Bill to shift Citizens' money-moves after a storm passes Senate subcommittee
The push is on to fix up troubled Citizens’ Property Insurance Corp., which is taking on risk at a rapid pace and stands virtually at the mercies of the elements.
One of a handful of Citizens’ fix-up bills passed the Senate Banking and Insurance committee Thursday morning, but (like all property insurance bills this year) faces an uphill battle as consumers struggle with growing costs and a sagging real estate market.
The proposal, SB 1346, sponsored by Sen. Steve Oelrich, R-Gainesville, seeks to change the way Citizens collects solvency funds after a massive storm causes it to run out of money.
Rather than collecting money from a “regular assessment”—bills sent out to nearly all insurers in the state for payment within 30 days—Citizens would collect the money using the emergency assessment option. Emergency assessments come out of the pockets of all insurers and Citizens policyholders, and can be paid over several years. They are not capped.
The bill, which eliminates most of the regular assessment on private insurers, is aimed at luring new private insurers into the state. Because Florida is the country’s top target for hurricanes, it’s a no-go area for several insurers.

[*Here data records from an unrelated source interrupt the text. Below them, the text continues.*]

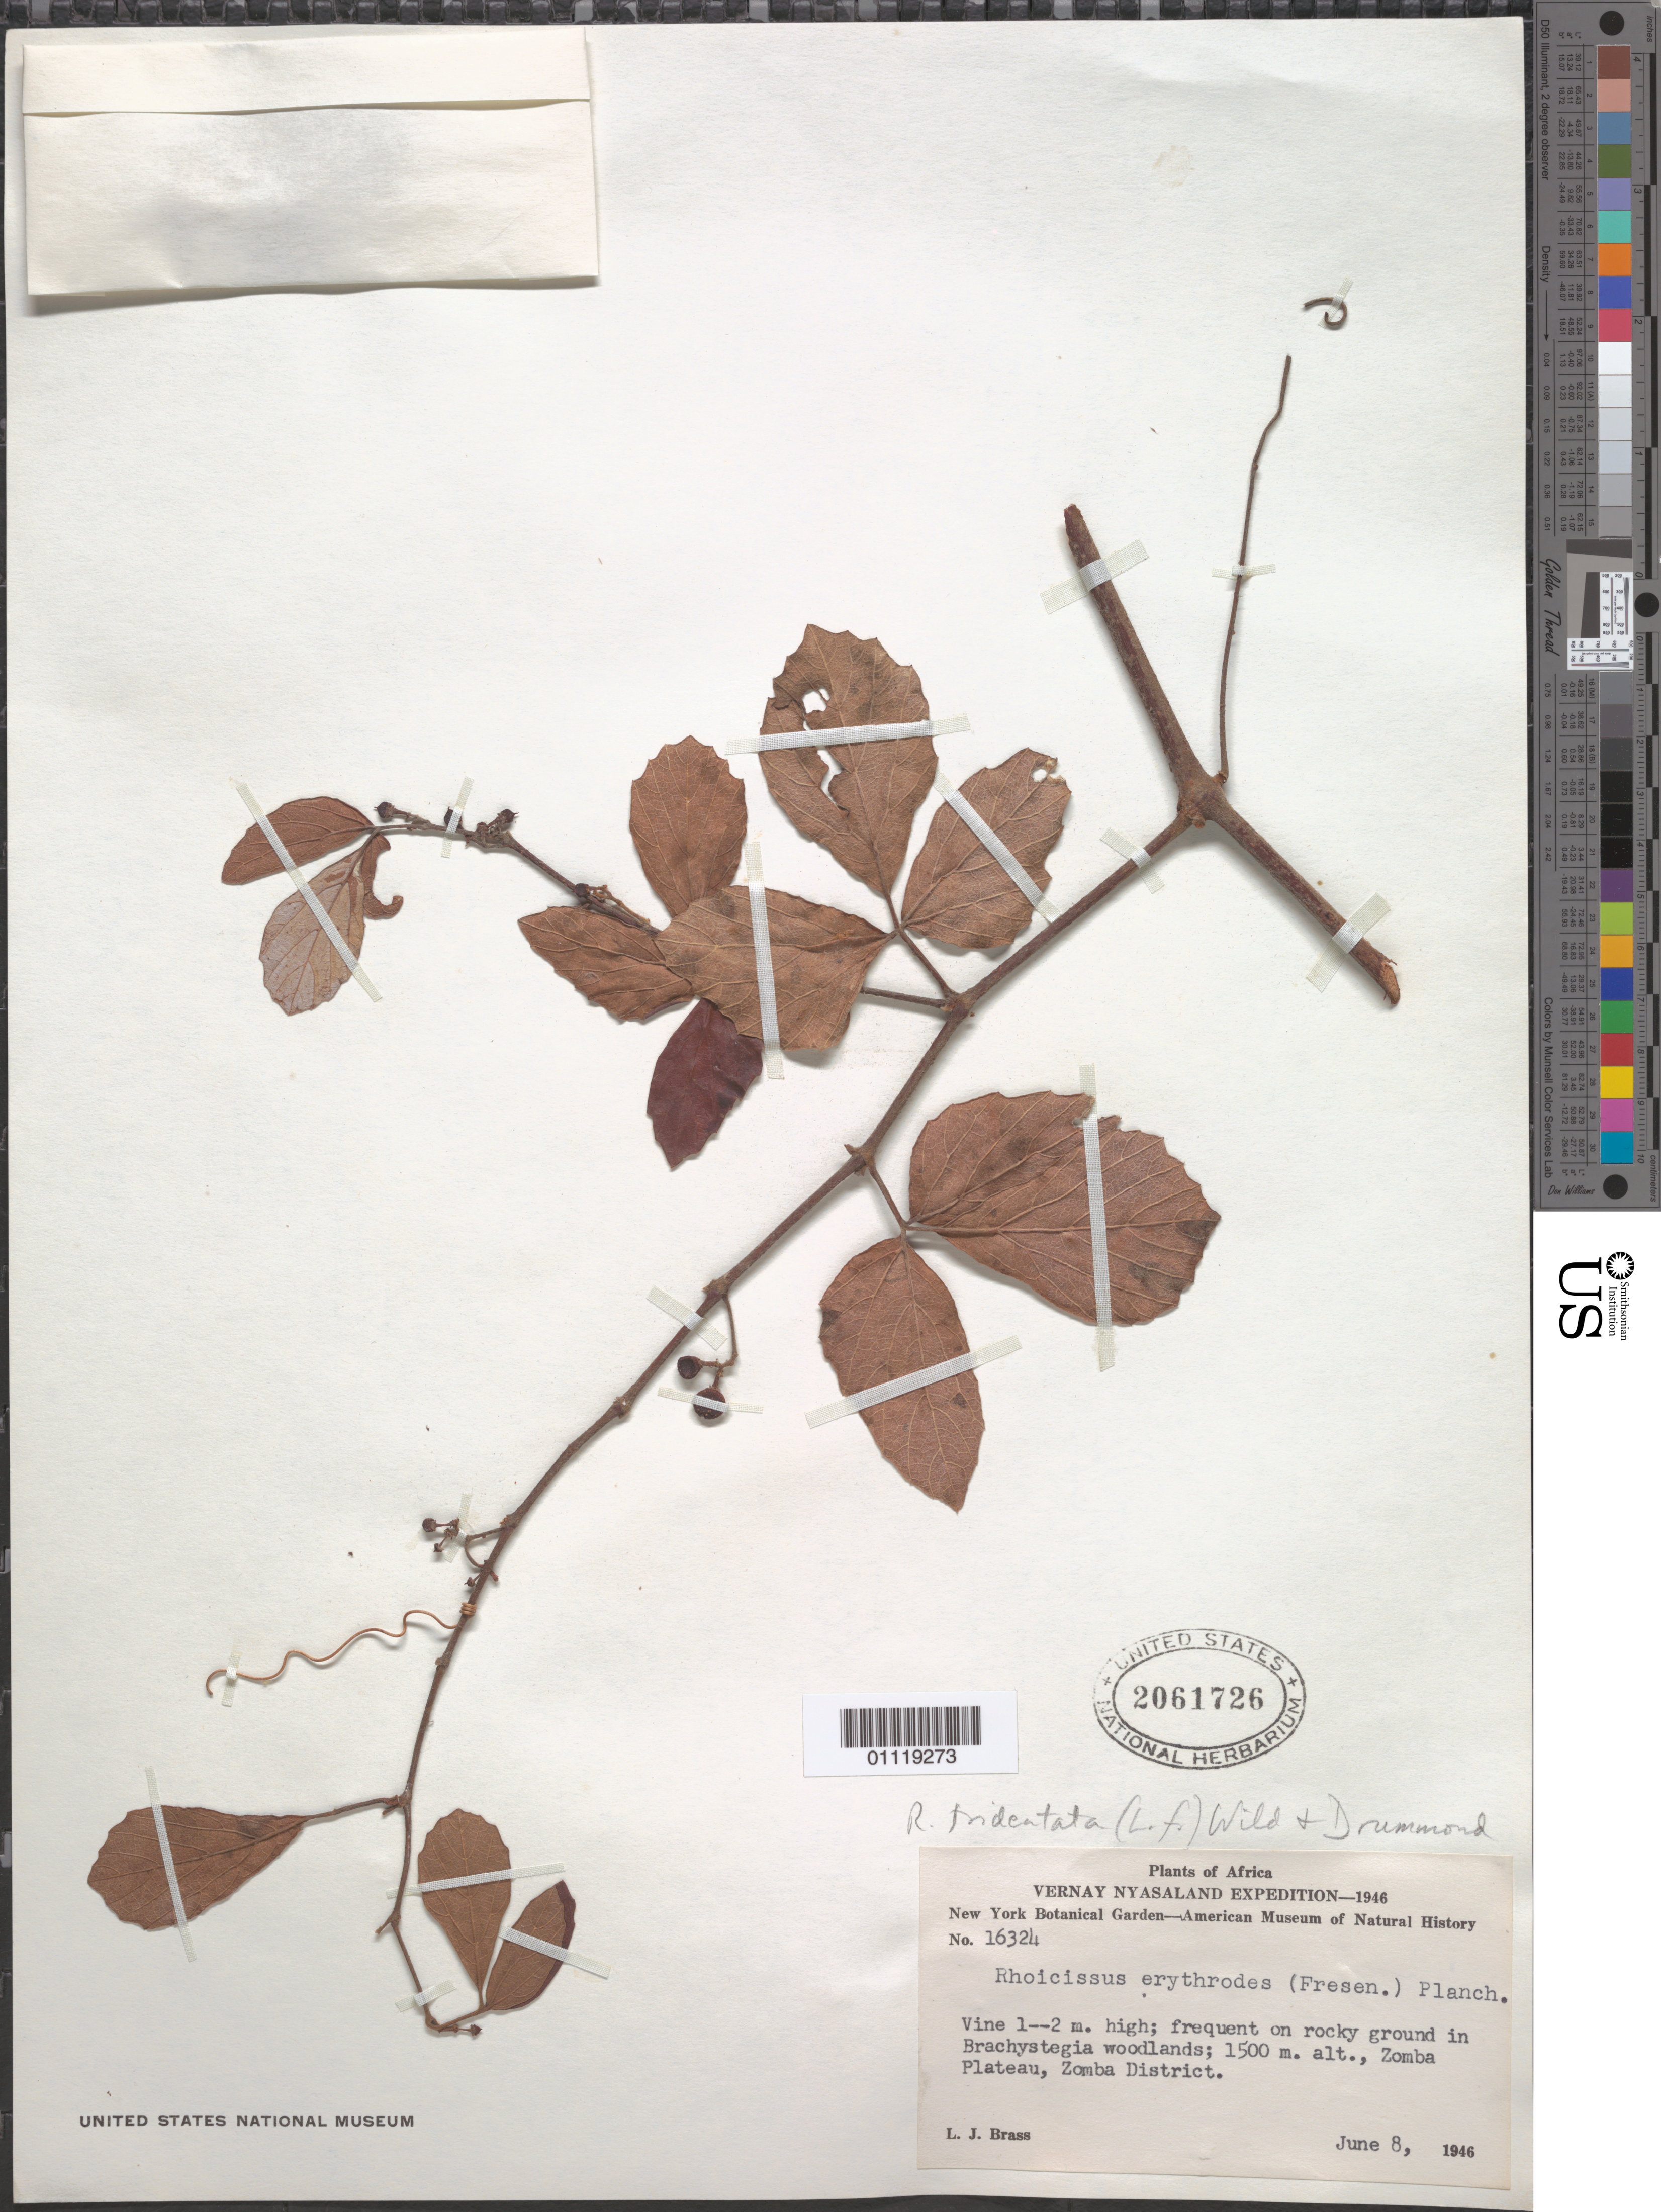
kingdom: Plantae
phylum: Tracheophyta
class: Magnoliopsida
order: Vitales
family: Vitaceae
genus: Rhoicissus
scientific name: Rhoicissus tridentata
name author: (L. f.) Wild & R.B. Drumm.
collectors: L. J. Brass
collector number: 16324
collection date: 1946-06-08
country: Malawi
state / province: Southern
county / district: Zomba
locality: Zomba Plateau.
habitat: Vine; frequent on rocky ground in Brachystegia woodlands.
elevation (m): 1500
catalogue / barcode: US 2061726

Companies “will tell you that the regular assessment is one of the greatest impediments to new capital coming to Florida,” said Don Brown, senior fellow at the Heartland Institute, a think tank which supports the bill.
Echoing a common theme coming up at every hearing on a Citizens bill, Sen. Mike Fasano, R-New Port Richey, asked what the direct pocket-book impact would be on consumers.
Sharon A. Binnun, the chief financial officer for Citizens, said the change would be positive for consumers, because after a big storm, assessments would be spread out over time, rather than collected right away from private insurers. Private insurers usually pass on their assessment costs to their policyholders in the form of premium increases at the next renewal.
“The bill doesn’t materially change the totality of what is paid by consumers,” she said. “What it does do is minimize [the impact] at least the first year after an event and... spreads it over time.”
The bill, which heads next to the Government Operations Subcommittee, passed the Senate Banking and Insurance Committee with a unanimous vote.
Bill Breakdown: SB 1346 would effectively shift much of Citizens’ solvency strategy after a major storm to rely on the "emergency assessment," rather than the “regular assessment.” Here are a few differences between regular assessments and emergency assessments:
1) Emergency assessments can be collected over several years, while regular assessments are due (from private insurers) within 30 days.
2) Regular assessments are not levied on Citizens’ policyholders, emergency assessments are.
3) Regular assessments are capped at an 18 percent maximum, while emergency assessments are unlimited.
Other bills to reform Citizens are making their way through the Legislature as well, including SB 1784, HB 941, and HB 833.